Erosion rate response to the reduction of forest cover following metallurgical activities on Elba Island (Italy)

Latest with the onset of the Neolithic period, humans have modified the landscape by farming, extracting natural resources, and reducing forest cover. Many studies have demonstrated that these human activities can increase the vulnerability of soils to erosion. However, the magnitude and duration to which such activities have reduced forest cover and accelerated soil erosion have been mainly based on proxy data derived from sediment and pollen records. In this study, we test a new methodological approach by coupling leaf wax isotope analyses with erosion rate measurements based on ¹⁰Be and ¹⁴C to investigate the impact of human activities during the Holocene on vegetation and erosion rates on the island of Elba, Italy.
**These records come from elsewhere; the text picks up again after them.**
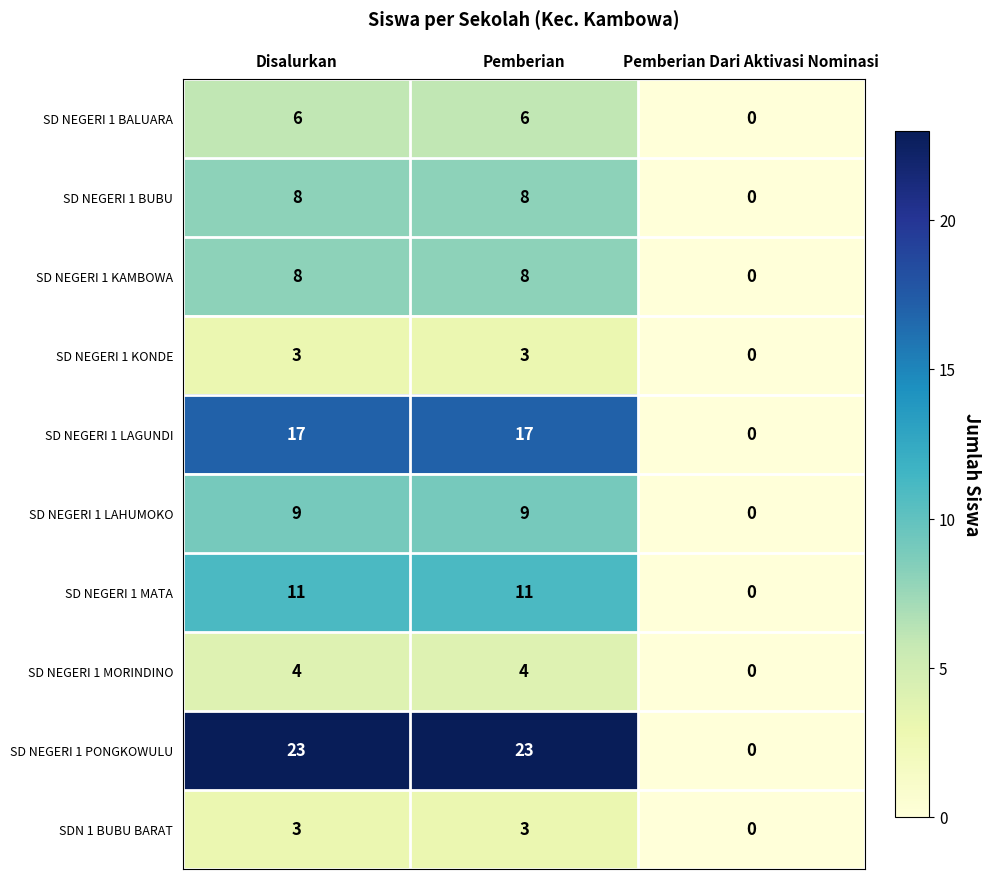

Which category has the lowest value in the SD NEGERI 1 PONGKOWULU series?

Pemberian Dari Aktivasi Nominasi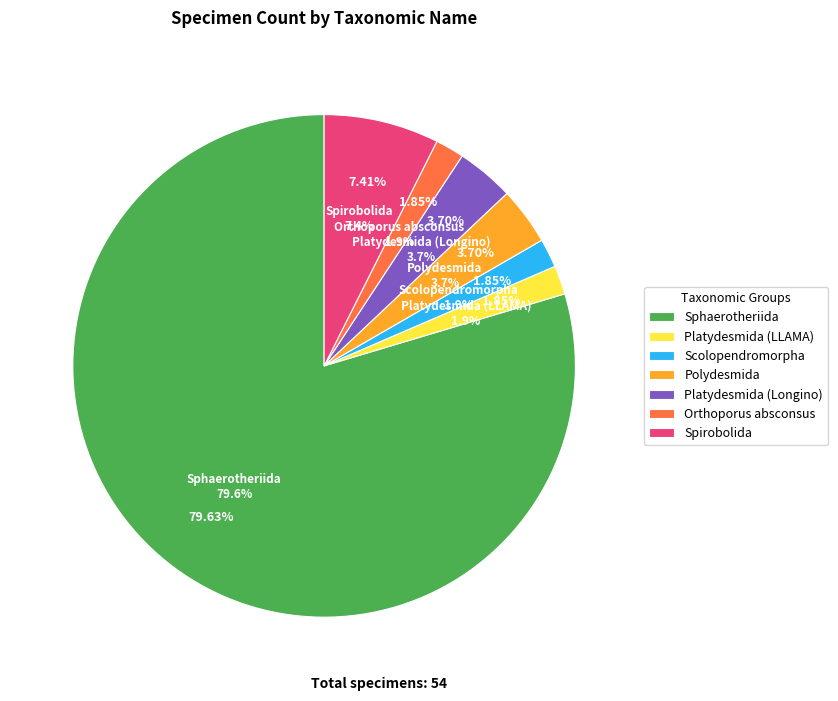

What percentage is the Polydesmida slice, to the nearest percent?

4%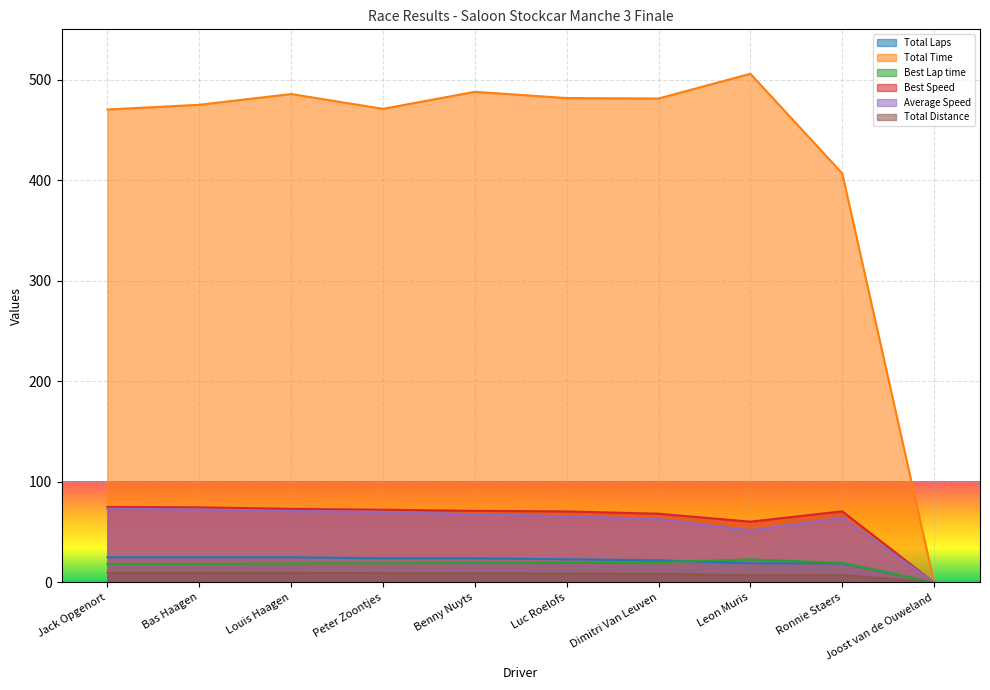

Does the chart display data point markers on the line(s)?

No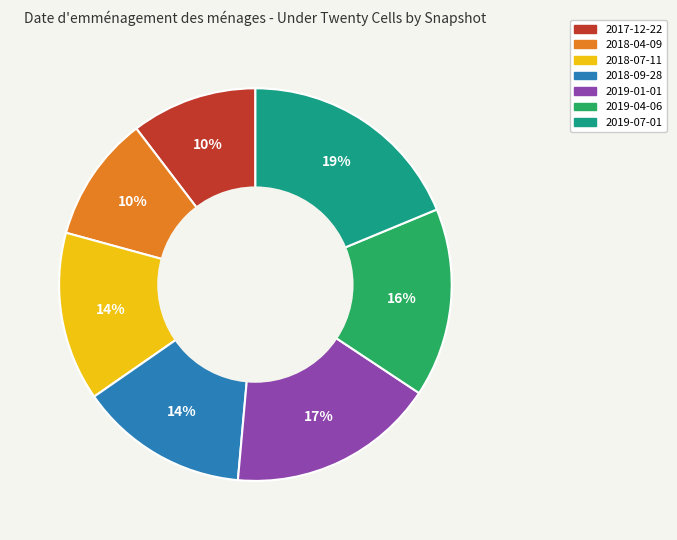

To the nearest percent, what is the average slice percentage?

14%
We hypothesize that meeting the substantial fuel demands for iron smelting on Elba Island, initiated by the Etruscans and subsequently continued by the Romans from the 4^th century BCE onwards, exerted significant pressure on the island's forest ecosystems. This reduction of forest cover likely accelerated soil erosion processes, driven by the removal of vegetative cover essential for soil stability. To test our hypothesis, we measured cosmogenic ¹⁰Be and ¹⁴C in quartz from stream sediment samples to reconstruct changes in erosion rates during the Holocene. We complemented this with leaf wax isotope analysis (δ²H, δ¹³C) from floodplain sediment cores to explore vegetation and hydrological changes. Due to the shorter half-life of ¹⁴C compared to ¹⁰Be (~5.7 kyr and ~1.4 Myr, respectively), ¹⁴C records erosion on shorter time scales than ¹⁰Be. Apparent erosion rates obtained from the two nuclides show a marked offset: ¹⁴C apparent erosion rates of 129 to 1080 mm kyr ^-1 are up to two orders of magnitude faster than the corresponding ¹⁰Be erosion rates of 20 to 50 mm kyr ^-1. This discrepancy can be explained by a substantial increase in erosion toward modern times. To identify the timing of erosion change and thickness of soil loss, we apply a Markov chain Monte Carlo inversion with several simple erosion histories. These data allow us to compare the history of land use with vegetation change and the erosion response on a landscape scale.